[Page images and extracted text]
========================================================================
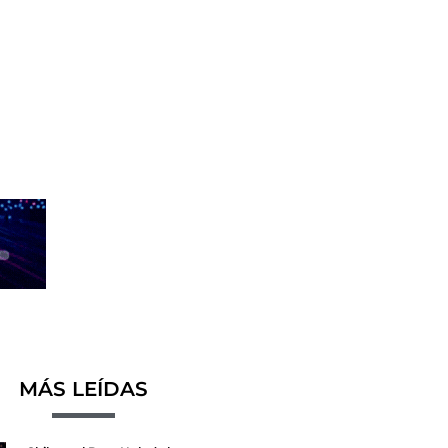
MÁS LEÍDAS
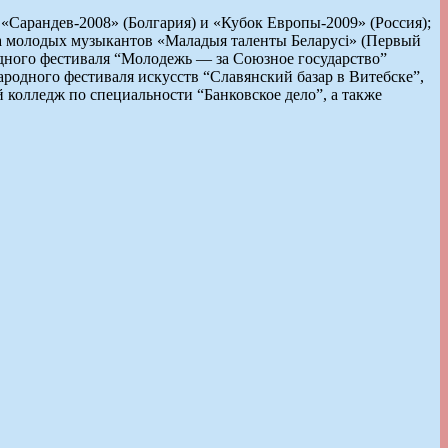
 «Сарандев-2008» (Болгария) и «Кубок Европы-2009» (Россия);
са молодых музыкантов «Маладыя таленты Беларусі» (Первый
дного фестиваля “Молодежь — за Союзное государство”
ародного фестиваля искусств “Славянский базар в Витебске”,
колледж по специальности “Банковское дело”, а также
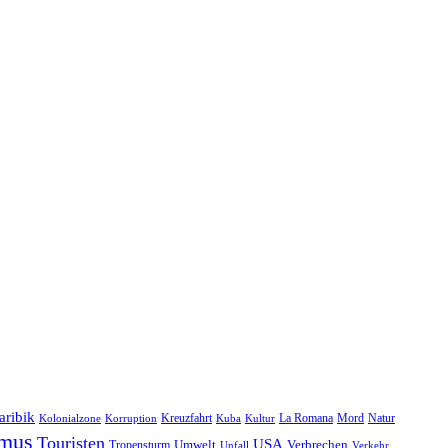
aribik
Natur
Kreuzfahrt
Kuba
Kultur
La Romana
Mord
Kolonialzone
Korruption
smus
Touristen
USA
Umwelt
Tropensturm
Verbrechen
Unfall
Verkehr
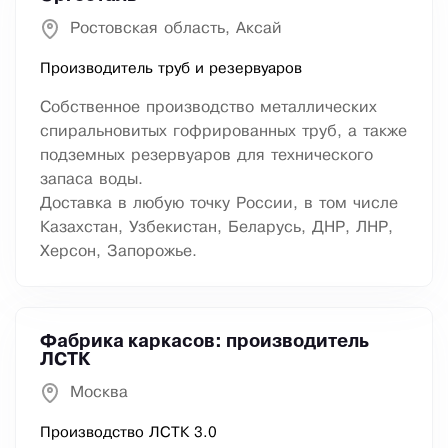
Ростовская область, Аксай
Производитель труб и резервуаров
Собственное производство металлических
спиральновитых гофрированных труб, а также
подземных резервуаров для технического
запаса воды.
Доставка в любую точку России, в том числе
Казахстан, Узбекистан, Беларусь, ДНР, ЛНР,
Херсон, Запорожье.
Фабрика каркасов: производитель
ЛСТК
Москва
Производство ЛСТК 3.0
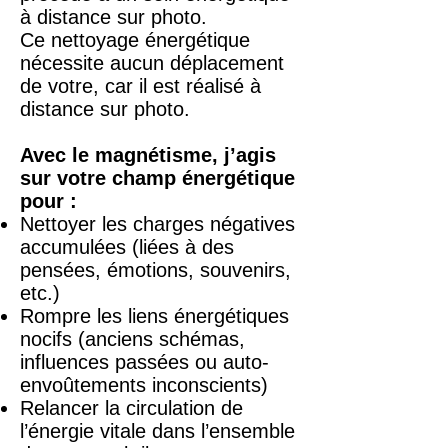
à distance sur photo.
Ce nettoyage énergétique
nécessite aucun déplacement
de votre, car il est réalisé à
distance sur photo.
Avec le magnétisme, j’agis
sur votre champ énergétique
pour :
Nettoyer les charges négatives
accumulées (liées à des
pensées, émotions, souvenirs,
etc.)
Rompre les liens énergétiques
nocifs (anciens schémas,
influences passées ou auto-
envoûtements inconscients)
Relancer la circulation de
l’énergie vitale dans l’ensemble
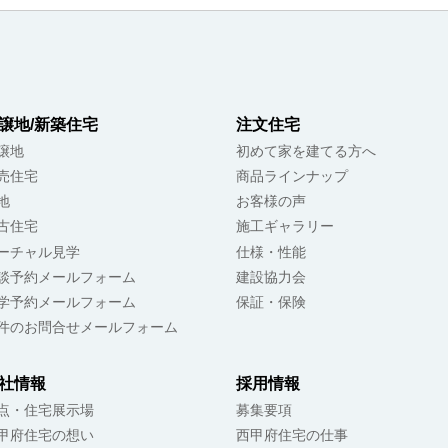
譲地/新築住宅
注文住宅
譲地
初めて家を建てる方へ
売住宅
商品ラインナップ
地
お客様の声
古住宅
施工ギャラリー
ーチャル見学
仕様・性能
談予約メールフォーム
建設協力会
学予約メールフォーム
保証・保険
件のお問合せメールフォーム
社情報
採用情報
点・住宅展示場
募集要項
甲府住宅の想い
西甲府住宅の仕事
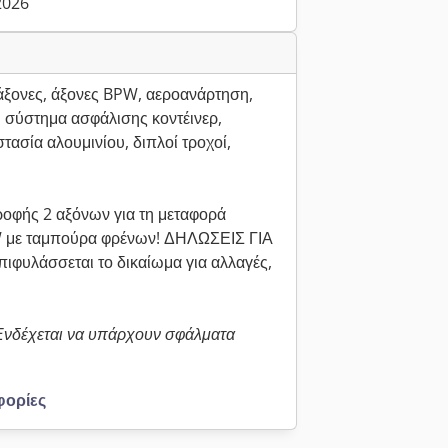
.2026
άξονες, άξονες BPW, αεροανάρτηση,
 σύστημα ασφάλισης κοντέινερ,
ασία αλουμινίου, διπλοί τροχοί,
οφής 2 αξόνων για τη μεταφορά
BPW με ταμπούρα φρένων! ΔΗΛΩΣΕΙΣ ΓΙΑ
υλάσσεται το δικαίωμα για αλλαγές,
 Ενδέχεται να υπάρχουν σφάλματα
φορίες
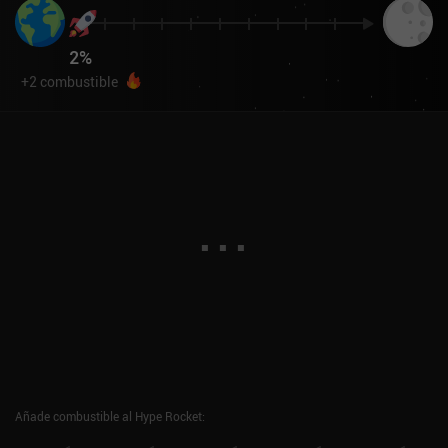
2
%
+
2
combustible
Añade combustible al Hype Rocket
:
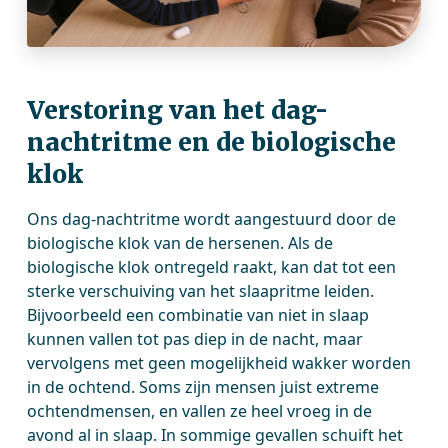
Verstoring van het dag-
nachtritme en de biologische
klok
Ons dag-nachtritme wordt aangestuurd door de
biologische klok van de hersenen. Als de
biologische klok ontregeld raakt, kan dat tot een
sterke verschuiving van het slaapritme leiden.
Bijvoorbeeld een combinatie van niet in slaap
kunnen vallen tot pas diep in de nacht, maar
vervolgens met geen mogelijkheid wakker worden
in de ochtend. Soms zijn mensen juist extreme
ochtendmensen, en vallen ze heel vroeg in de
avond al in slaap. In sommige gevallen schuift het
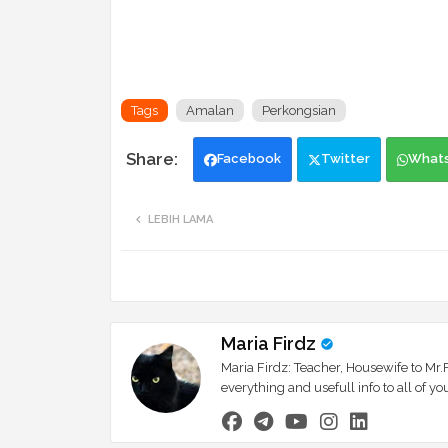
Tags
Amalan
Perkongsian
Facebook
Twitter
What
LEBIH LAMA
Maria Firdz
Maria Firdz: Teacher, Housewife to Mr.F
everything and usefull info to all of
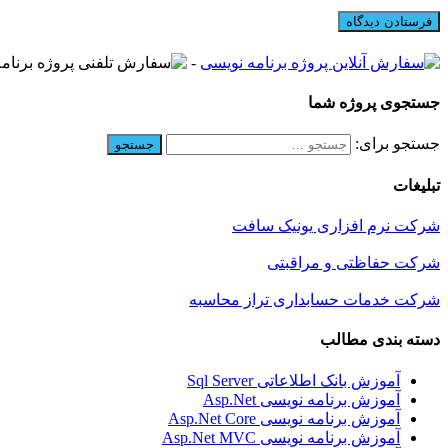
-
جستجوی پروژه شما
جستجو برای:
تبلیغات
شرکت نرم افزاری یونیک سافت
شرکت حفاظتی و مراقبتی
شرکت خدمات حسابداری تراز محاسبه
دسته بندی مطالب
آموزش بانک اطلاعاتی Sql Server
آموزش برنامه نویسی Asp.Net
آموزش برنامه نویسی Asp.Net Core
آموزش برنامه نویسی Asp.Net MVC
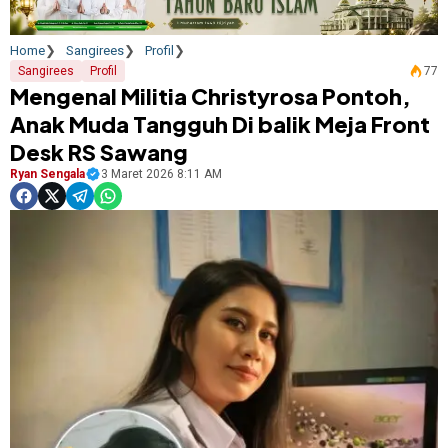
Home
Sangirees
Profil
Sangirees
Profil
77
Mengenal Militia Christyrosa Pontoh,
Anak Muda Tangguh Di balik Meja Front
Desk RS Sawang
Ryan Sengala
3 Maret 2026 8:11 AM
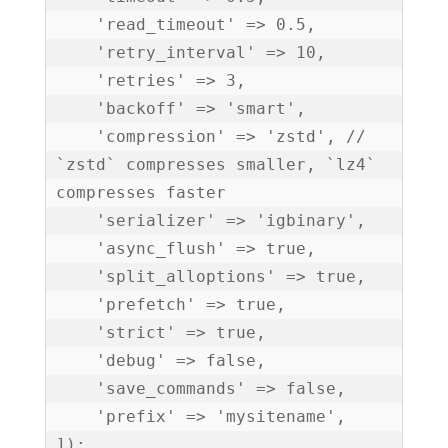
    'read_timeout' => 0.5,

    'retry_interval' => 10,

    'retries' => 3,

    'backoff' => 'smart',

    'compression' => 'zstd', // 
`zstd` compresses smaller, `lz4` 
compresses faster

    'serializer' => 'igbinary',

    'async_flush' => true,

    'split_alloptions' => true,

    'prefetch' => true,

    'strict' => true,

    'debug' => false,

    'save_commands' => false,

    'prefix' => 'mysitename',

]);
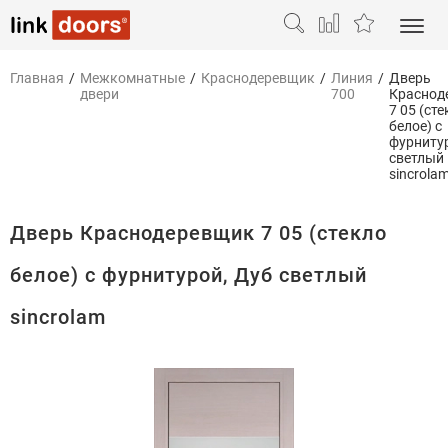
Главная
/
Межкомнатные
/
Краснодеревщик
/
Линия
/
Дверь
двери
700
Краснод
7 05 (ст
белое) с
фурниту
светлый
sincrola
Дверь Краснодеревщик 7 05 (стекло
белое) с фурнитурой, Дуб светлый
sincrolam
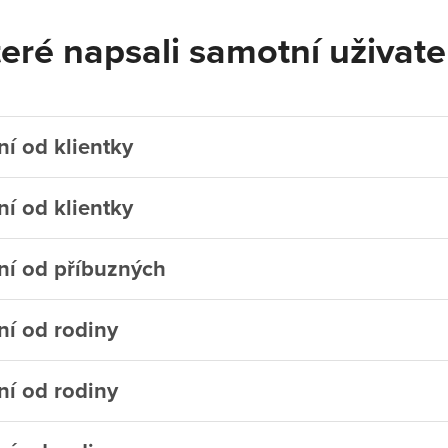
eré napsali samotní uživatel
í od klientky
í od klientky
í od příbuzných
í od rodiny
í od rodiny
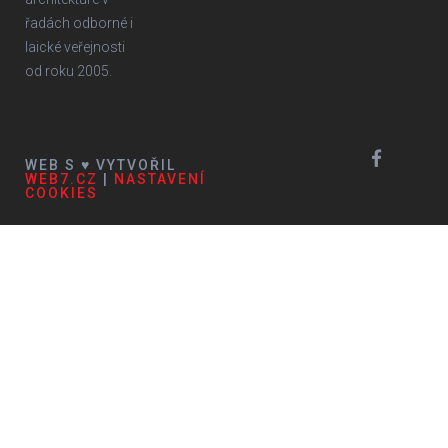
řadách odborné i
laické veřejnosti
od roku 2005.
WEB S ♥ VYTVOŘIL
WEB7.CZ
|
NASTAVENÍ
COOKIES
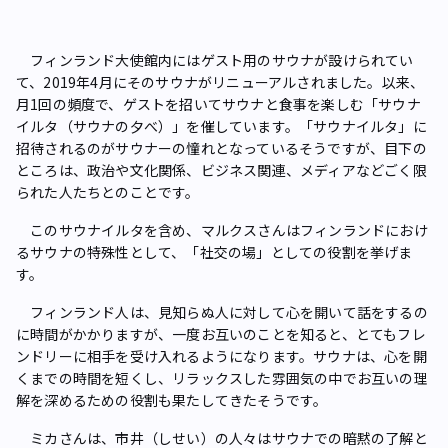
フィンランド大使館内にはゲスト用のサウナが設けられてい
て、2019年4月にそのサウナがリニューアルされました。以来、
月1回の頻度で、ゲストを招いてサウナと食事を楽しむ「サウナ
イルタ（サウナの夕べ）」を催しています。「サウナイルタ」に
招待されるのがサウナーの憧れとなっているそうですが、目下の
ところは、政治や文化関係、ビジネス関連、メディアなどごく限
られた人たちとのことです。
このサウナイルタを含め、マルクスさんはフィンランドにおけ
るサウナの特殊性として、「社交の場」としての役割を挙げま
す。
フィンランド人は、見知らぬ人に対して心を開いて話をするの
に時間がかかりますが、一度お互いのことを知ると、とてもフレ
ンドリーに相手を受け入れるようになります。サウナは、心を開
くまでの時間を短くし、リラックスした雰囲気の中でお互いの理
解を深めるための役割も果たしてきたそうです。
ミカさんは、市井（しせい）の人々はサウナでの暗黙の了解と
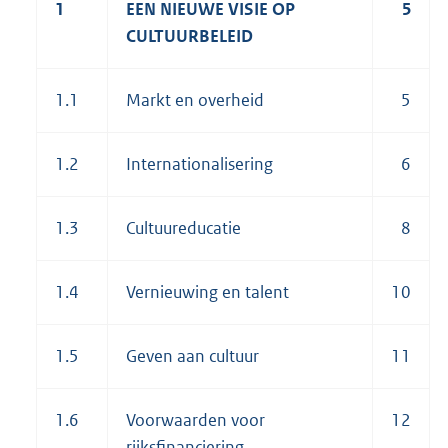
1
EEN NIEUWE VISIE OP
5
CULTUURBELEID
1.1
Markt en overheid
5
1.2
Internationalisering
6
1.3
Cultuureducatie
8
1.4
Vernieuwing en talent
10
1.5
Geven aan cultuur
11
1.6
Voorwaarden voor
12
rijksfinanciering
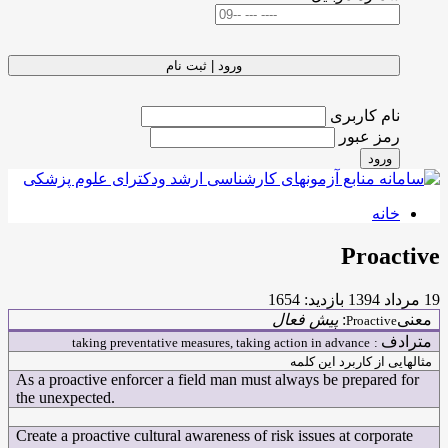
ورود | ثبت نام
نام کاربری
رمز عبور
ورود
خانه
Proactive
19 مرداد 1394
بازدید: 1654
معنی
:
پیش فعال
Proactive
مترادف
taking preventative measures, taking action in advance
:
مثالهایی از کاربرد این کلمه
As a proactive enforcer a field man must always be prepared for
the unexpected.
Create a proactive cultural awareness of risk issues at corporate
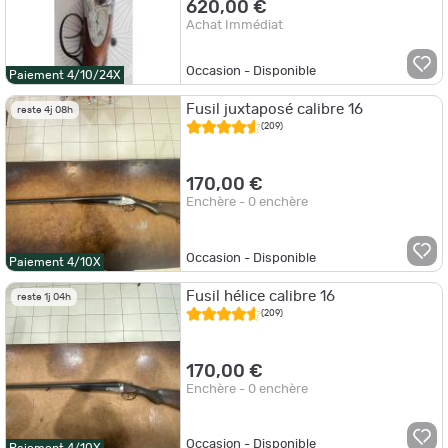
620,00 €
Achat Immédiat
Occasion - Disponible
Paiement 4/10/24X
Fusil juxtaposé calibre 16
reste 4j 08h
(209)
170,00 €
Enchère - 0 enchère
Occasion - Disponible
Paiement 4/10X
Fusil hélice calibre 16
reste 1j 04h
(209)
170,00 €
Enchère - 0 enchère
Occasion - Disponible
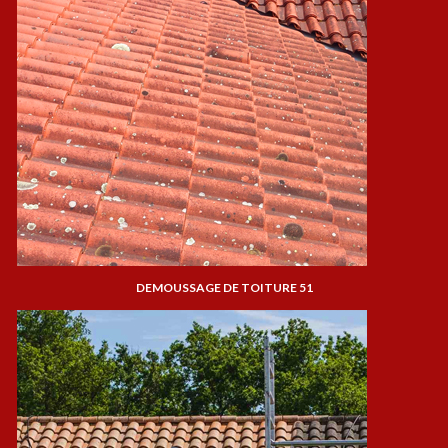
DEMOUSSAGE DE TOITURE 51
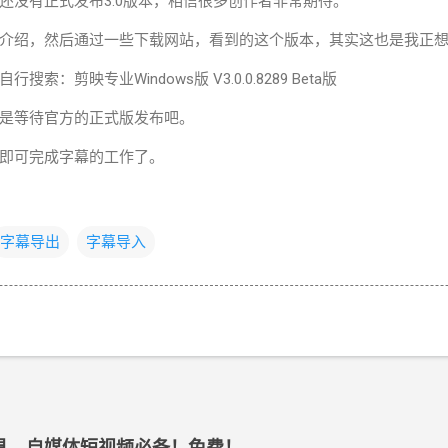
还没有正式发布3.0版本，相信很多创作者非常期待。
介绍，然后通过一些下载网站，看到的这个版本，其实这也是我正
：剪映专业Windows版 V3.0.0.8289 Beta版
是等待官方的正式版发布吧。
即可完成字幕的工作了。
字幕导出
字幕导入
工具，自媒体短视频必备！免费！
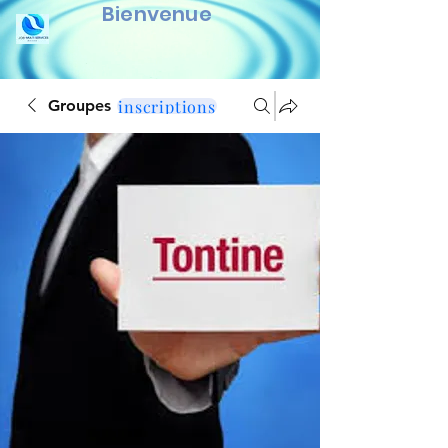
Bienvenue
inscriptions
Groupes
========================================================================
### TASK
After removing the pictures, set down every record above exactly as it stands.

### THE ANSWER
MÁS LEÍDAS
 «Сарандев-2008» (Болгария) и «Кубок Европы-2009» (Россия);
са молодых музыкантов «Маладыя таленты Беларусі» (Первый
дного фестиваля “Молодежь — за Союзное государство”
ародного фестиваля искусств “Славянский базар в Витебске”,
колледж по специальности “Банковское дело”, а также
aribik
Natur
Kreuzfahrt
Kuba
Kultur
La Romana
Mord
Kolonialzone
Korruption
smus
Touristen
USA
Umwelt
Tropensturm
Verbrechen
Unfall
Verkehr
Ростовская область, Аксай
Производитель труб и резервуаров
Собственное производство металлических
спиральновитых гофрированных труб, а также
подземных резервуаров для технического
запаса воды.
Доставка в любую точку России, в том числе
Казахстан, Узбекистан, Беларусь, ДНР, ЛНР,
Херсон, Запорожье.
Фабрика каркасов: производитель
ЛСТК
Москва
Производство ЛСТК 3.0
à distance sur photo.
Ce nettoyage énergétique
nécessite aucun déplacement
de votre, car il est réalisé à
distance sur photo.
Avec le magnétisme, j’agis
sur votre champ énergétique
pour :
Nettoyer les charges négatives
accumulées (liées à des
pensées, émotions, souvenirs,
etc.)
Rompre les liens énergétiques
nocifs (anciens schémas,
influences passées ou auto-
envoûtements inconscients)
Relancer la circulation de
l’énergie vitale dans l’ensemble
譲地/新築住宅
注文住宅
譲地
初めて家を建てる方へ
売住宅
商品ラインナップ
地
お客様の声
古住宅
施工ギャラリー
ーチャル見学
仕様・性能
談予約メールフォーム
建設協力会
学予約メールフォーム
保証・保険
件のお問合せメールフォーム
社情報
採用情報
点・住宅展示場
募集要項
甲府住宅の想い
西甲府住宅の仕事
.2026
άξονες, άξονες BPW, αεροανάρτηση,
 σύστημα ασφάλισης κοντέινερ,
ασία αλουμινίου, διπλοί τροχοί,
οφής 2 αξόνων για τη μεταφορά
BPW με ταμπούρα φρένων! ΔΗΛΩΣΕΙΣ ΓΙΑ
υλάσσεται το δικαίωμα για αλλαγές,
 Ενδέχεται να υπάρχουν σφάλματα
φορίες
2
%
+
2
combustible
Añade combustible al Hype Rocket
:
Verstoring van het dag-
nachtritme en de biologische
klok
Ons dag-nachtritme wordt aangestuurd door de
biologische klok van de hersenen. Als de
biologische klok ontregeld raakt, kan dat tot een
sterke verschuiving van het slaapritme leiden.
Bijvoorbeeld een combinatie van niet in slaap
kunnen vallen tot pas diep in de nacht, maar
vervolgens met geen mogelijkheid wakker worden
in de ochtend. Soms zijn mensen juist extreme
ochtendmensen, en vallen ze heel vroeg in de
avond al in slaap. In sommige gevallen schuift het
Tags
Amalan
Perkongsian
Facebook
Twitter
What
LEBIH LAMA
Maria Firdz
Maria Firdz: Teacher, Housewife to Mr.F
everything and usefull info to all of
-
جستجوی پروژه شما
جستجو برای:
تبلیغات
شرکت نرم افزاری یونیک سافت
شرکت حفاظتی و مراقبتی
شرکت خدمات حسابداری تراز محاسبه
دسته بندی مطالب
آموزش بانک اطلاعاتی Sql Server
آموزش برنامه نویسی Asp.Net
آموزش برنامه نویسی Asp.Net Core
آموزش برنامه نویسی Asp.Net MVC
Home
Sangirees
Profil
Sangirees
Profil
77
Mengenal Militia Christyrosa Pontoh,
Anak Muda Tangguh Di balik Meja Front
Desk RS Sawang
Ryan Sengala
3 Maret 2026 8:11 AM
    'read_timeout' => 0.5,

    'retry_interval' => 10,

    'retries' => 3,

    'backoff' => 'smart',

    'compression' => 'zstd', // 
`zstd` compresses smaller, `lz4` 
compresses faster

    'serializer' => 'igbinary',

    'async_flush' => true,

    'split_alloptions' => true,

    'prefetch' => true,

    'strict' => true,

    'debug' => false,

    'save_commands' => false,

    'prefix' => 'mysitename',

]);
Главная
/
Межкомнатные
/
Краснодеревщик
/
Линия
/
Дверь
двери
700
Краснод
7 05 (ст
белое) с
фурниту
светлый
sincrola
Дверь Краснодеревщик 7 05 (стекло
белое) с фурнитурой, Дуб светлый
sincrolam
eré napsali samotní uživatel
í od klientky
í od klientky
í od příbuzných
í od rodiny
í od rodiny
řadách odborné i
laické veřejnosti
od roku 2005.
WEB S ♥ VYTVOŘIL
WEB7.CZ
|
NASTAVENÍ
COOKIES
フィンランド大使館内にはゲスト用のサウナが設けられてい
て、2019年4月にそのサウナがリニューアルされました。以来、
月1回の頻度で、ゲストを招いてサウナと食事を楽しむ「サウナ
イルタ（サウナの夕べ）」を催しています。「サウナイルタ」に
招待されるのがサウナーの憧れとなっているそうですが、目下の
ところは、政治や文化関係、ビジネス関連、メディアなどごく限
られた人たちとのことです。
このサウナイルタを含め、マルクスさんはフィンランドにおけ
るサウナの特殊性として、「社交の場」としての役割を挙げま
す。
フィンランド人は、見知らぬ人に対して心を開いて話をするの
に時間がかかりますが、一度お互いのことを知ると、とてもフレ
ンドリーに相手を受け入れるようになります。サウナは、心を開
くまでの時間を短くし、リラックスした雰囲気の中でお互いの理
解を深めるための役割も果たしてきたそうです。
ミカさんは、市井（しせい）の人々はサウナでの暗黙の了解と
1
EEN NIEUWE VISIE OP
5
CULTUURBELEID
1.1
Markt en overheid
5
1.2
Internationalisering
6
1.3
Cultuureducatie
8
1.4
Vernieuwing en talent
10
1.5
Geven aan cultuur
11
1.6
Voorwaarden voor
12
rijksfinanciering
ورود | ثبت نام
نام کاربری
رمز عبور
ورود
خانه
Proactive
19 مرداد 1394
بازدید: 1654
معنی
:
پیش فعال
Proactive
مترادف
taking preventative measures, taking action in advance
:
مثالهایی از کاربرد این کلمه
As a proactive enforcer a field man must always be prepared for
the unexpected.
Create a proactive cultural awareness of risk issues at corporate
620,00 €
Achat Immédiat
Occasion - Disponible
Paiement 4/10/24X
Fusil juxtaposé calibre 16
reste 4j 08h
(209)
170,00 €
Enchère - 0 enchère
Occasion - Disponible
Paiement 4/10X
Fusil hélice calibre 16
reste 1j 04h
(209)
170,00 €
Enchère - 0 enchère
Occasion - Disponible
DEMOUSSAGE DE TOITURE 51
还没有正式发布3.0版本，相信很多创作者非常期待。
介绍，然后通过一些下载网站，看到的这个版本，其实这也是我正
：剪映专业Windows版 V3.0.0.8289 Beta版
是等待官方的正式版发布吧。
即可完成字幕的工作了。
字幕导出
字幕导入
工具，自媒体短视频必备！免费！
Bienvenue
inscriptions
Groupes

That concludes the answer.